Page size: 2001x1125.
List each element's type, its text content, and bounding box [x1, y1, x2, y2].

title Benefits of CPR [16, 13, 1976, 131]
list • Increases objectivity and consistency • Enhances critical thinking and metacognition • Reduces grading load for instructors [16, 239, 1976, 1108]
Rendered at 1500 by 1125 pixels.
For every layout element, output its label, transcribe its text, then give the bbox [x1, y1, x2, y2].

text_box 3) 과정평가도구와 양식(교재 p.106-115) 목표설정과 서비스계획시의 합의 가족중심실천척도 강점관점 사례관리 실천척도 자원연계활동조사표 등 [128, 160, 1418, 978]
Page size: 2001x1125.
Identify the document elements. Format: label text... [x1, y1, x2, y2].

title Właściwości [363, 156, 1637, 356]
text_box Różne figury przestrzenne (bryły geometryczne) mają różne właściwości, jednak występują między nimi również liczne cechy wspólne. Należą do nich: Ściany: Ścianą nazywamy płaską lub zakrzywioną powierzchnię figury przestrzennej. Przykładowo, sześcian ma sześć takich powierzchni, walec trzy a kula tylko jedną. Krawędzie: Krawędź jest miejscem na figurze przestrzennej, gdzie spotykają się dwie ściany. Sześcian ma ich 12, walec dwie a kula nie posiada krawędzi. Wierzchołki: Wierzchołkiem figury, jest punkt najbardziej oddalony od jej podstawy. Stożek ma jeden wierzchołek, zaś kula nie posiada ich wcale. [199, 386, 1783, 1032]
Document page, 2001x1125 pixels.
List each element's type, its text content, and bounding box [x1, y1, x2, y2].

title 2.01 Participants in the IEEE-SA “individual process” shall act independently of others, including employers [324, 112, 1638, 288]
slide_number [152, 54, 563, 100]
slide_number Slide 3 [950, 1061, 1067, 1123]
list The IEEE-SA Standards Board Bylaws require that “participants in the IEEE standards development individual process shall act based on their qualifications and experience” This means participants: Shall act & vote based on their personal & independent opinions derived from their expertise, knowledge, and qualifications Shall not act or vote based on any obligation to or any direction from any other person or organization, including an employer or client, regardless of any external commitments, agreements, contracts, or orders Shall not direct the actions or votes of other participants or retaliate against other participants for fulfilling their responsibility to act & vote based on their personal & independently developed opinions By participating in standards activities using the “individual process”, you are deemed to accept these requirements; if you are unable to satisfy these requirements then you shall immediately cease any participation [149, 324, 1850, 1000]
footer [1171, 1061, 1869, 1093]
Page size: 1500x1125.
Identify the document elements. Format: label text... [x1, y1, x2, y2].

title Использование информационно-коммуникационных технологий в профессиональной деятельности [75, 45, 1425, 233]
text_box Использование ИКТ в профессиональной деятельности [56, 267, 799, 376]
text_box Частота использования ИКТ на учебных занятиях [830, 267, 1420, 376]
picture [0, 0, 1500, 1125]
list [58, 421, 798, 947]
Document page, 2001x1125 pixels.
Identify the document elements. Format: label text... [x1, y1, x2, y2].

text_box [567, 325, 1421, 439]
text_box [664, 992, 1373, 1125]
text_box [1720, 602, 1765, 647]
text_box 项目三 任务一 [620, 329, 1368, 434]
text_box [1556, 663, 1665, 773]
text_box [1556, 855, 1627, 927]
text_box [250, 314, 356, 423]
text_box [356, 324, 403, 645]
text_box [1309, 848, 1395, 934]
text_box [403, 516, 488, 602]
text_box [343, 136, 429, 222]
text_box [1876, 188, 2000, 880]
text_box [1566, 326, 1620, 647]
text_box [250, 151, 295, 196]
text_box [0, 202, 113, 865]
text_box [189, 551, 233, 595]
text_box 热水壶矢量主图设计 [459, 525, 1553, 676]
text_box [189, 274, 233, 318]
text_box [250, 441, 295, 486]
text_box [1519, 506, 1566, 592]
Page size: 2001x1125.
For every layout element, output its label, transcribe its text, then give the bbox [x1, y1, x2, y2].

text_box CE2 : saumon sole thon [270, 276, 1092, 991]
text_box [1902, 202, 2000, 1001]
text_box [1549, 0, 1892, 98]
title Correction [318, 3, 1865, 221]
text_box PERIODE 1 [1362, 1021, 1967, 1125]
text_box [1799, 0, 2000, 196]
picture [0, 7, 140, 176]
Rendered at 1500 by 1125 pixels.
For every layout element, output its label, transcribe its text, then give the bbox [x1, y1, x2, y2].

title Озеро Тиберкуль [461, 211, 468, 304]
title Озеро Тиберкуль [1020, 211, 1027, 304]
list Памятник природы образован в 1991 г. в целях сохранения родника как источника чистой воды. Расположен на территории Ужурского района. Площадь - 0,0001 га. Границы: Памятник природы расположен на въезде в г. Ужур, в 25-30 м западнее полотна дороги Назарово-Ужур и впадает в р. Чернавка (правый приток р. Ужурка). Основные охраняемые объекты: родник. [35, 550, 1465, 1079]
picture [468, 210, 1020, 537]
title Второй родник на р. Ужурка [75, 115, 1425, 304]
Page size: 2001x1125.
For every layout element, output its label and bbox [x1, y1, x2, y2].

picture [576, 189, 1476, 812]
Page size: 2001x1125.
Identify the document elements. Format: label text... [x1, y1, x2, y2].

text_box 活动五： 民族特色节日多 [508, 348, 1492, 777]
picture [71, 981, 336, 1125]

--*--

### What to work on:
Once you find the line containing "text_box [356, 324, 403, 645]", copy it and every line after it through the end of the records, exactly as they stand.

### Answer below:
text_box [356, 324, 403, 645]
text_box [1309, 848, 1395, 934]
text_box [403, 516, 488, 602]
text_box [343, 136, 429, 222]
text_box [1876, 188, 2000, 880]
text_box [1566, 326, 1620, 647]
text_box [250, 151, 295, 196]
text_box [0, 202, 113, 865]
text_box [189, 551, 233, 595]
text_box 热水壶矢量主图设计 [459, 525, 1553, 676]
text_box [189, 274, 233, 318]
text_box [250, 441, 295, 486]
text_box [1519, 506, 1566, 592]
Page size: 2001x1125.
For every layout element, output its label, transcribe its text, then give the bbox [x1, y1, x2, y2].

text_box CE2 : saumon sole thon [270, 276, 1092, 991]
text_box [1902, 202, 2000, 1001]
text_box [1549, 0, 1892, 98]
title Correction [318, 3, 1865, 221]
text_box PERIODE 1 [1362, 1021, 1967, 1125]
text_box [1799, 0, 2000, 196]
picture [0, 7, 140, 176]
Rendered at 1500 by 1125 pixels.
For every layout element, output its label, transcribe its text, then give the bbox [x1, y1, x2, y2].

title Озеро Тиберкуль [461, 211, 468, 304]
title Озеро Тиберкуль [1020, 211, 1027, 304]
list Памятник природы образован в 1991 г. в целях сохранения родника как источника чистой воды. Расположен на территории Ужурского района. Площадь - 0,0001 га. Границы: Памятник природы расположен на въезде в г. Ужур, в 25-30 м западнее полотна дороги Назарово-Ужур и впадает в р. Чернавка (правый приток р. Ужурка). Основные охраняемые объекты: родник. [35, 550, 1465, 1079]
picture [468, 210, 1020, 537]
title Второй родник на р. Ужурка [75, 115, 1425, 304]
Page size: 2001x1125.
For every layout element, output its label and bbox [x1, y1, x2, y2].

picture [576, 189, 1476, 812]
Page size: 2001x1125.
Identify the document elements. Format: label text... [x1, y1, x2, y2].

text_box 活动五： 民族特色节日多 [508, 348, 1492, 777]
picture [71, 981, 336, 1125]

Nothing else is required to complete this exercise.